*** Recorded data Section Begins ***

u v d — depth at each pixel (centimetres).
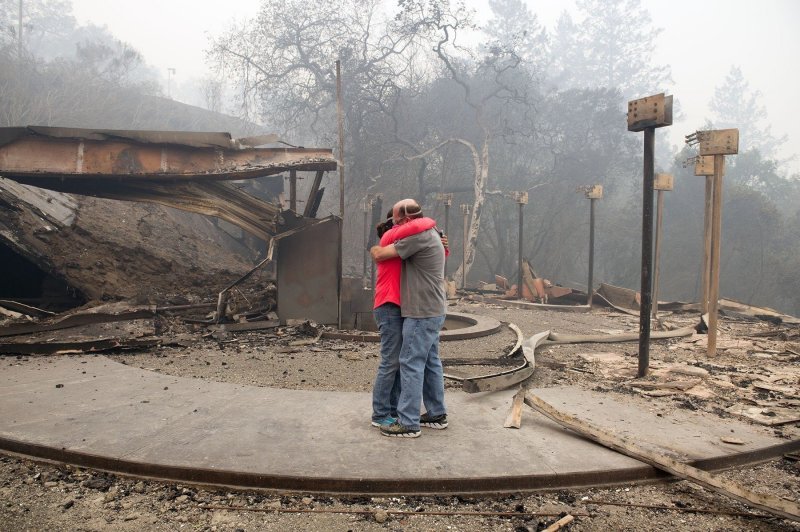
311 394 509
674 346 915
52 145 986
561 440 402
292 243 1048
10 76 2856
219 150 1049
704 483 331
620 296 1684
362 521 298
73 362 651
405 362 402
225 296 999
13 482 336
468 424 434
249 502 317
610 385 604
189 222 1880
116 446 368
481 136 3578
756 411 505
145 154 1017
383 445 381
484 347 868
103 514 300
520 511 312
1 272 1196
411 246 398
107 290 1031
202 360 704
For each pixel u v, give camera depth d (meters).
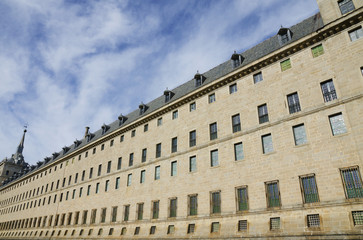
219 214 25.86
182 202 29.78
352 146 20.05
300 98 23.95
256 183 24.34
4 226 78.62
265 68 27.45
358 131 19.97
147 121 39.75
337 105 21.62
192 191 29.27
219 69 34.56
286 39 27.78
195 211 28.33
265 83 26.92
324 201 20.11
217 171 27.73
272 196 23.09
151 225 32.09
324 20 23.95
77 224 45.94
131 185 38.06
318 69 23.58
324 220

*** Recorded data Section Ends ***

- _What to produce_
Copy all the entries word for word. Omit any pictures.

- _Response to the task_
u v d — depth at each pixel (centimetres).
311 394 509
674 346 915
52 145 986
561 440 402
292 243 1048
10 76 2856
219 150 1049
704 483 331
620 296 1684
362 521 298
73 362 651
405 362 402
225 296 999
13 482 336
468 424 434
249 502 317
610 385 604
189 222 1880
116 446 368
481 136 3578
756 411 505
145 154 1017
383 445 381
484 347 868
103 514 300
520 511 312
1 272 1196
411 246 398
107 290 1031
202 360 704
For each pixel u v, give camera depth d (meters).
219 214 25.86
182 202 29.78
352 146 20.05
300 98 23.95
256 183 24.34
4 226 78.62
265 68 27.45
358 131 19.97
147 121 39.75
337 105 21.62
192 191 29.27
219 69 34.56
286 39 27.78
195 211 28.33
265 83 26.92
324 201 20.11
217 171 27.73
272 196 23.09
151 225 32.09
324 20 23.95
77 224 45.94
131 185 38.06
318 69 23.58
324 220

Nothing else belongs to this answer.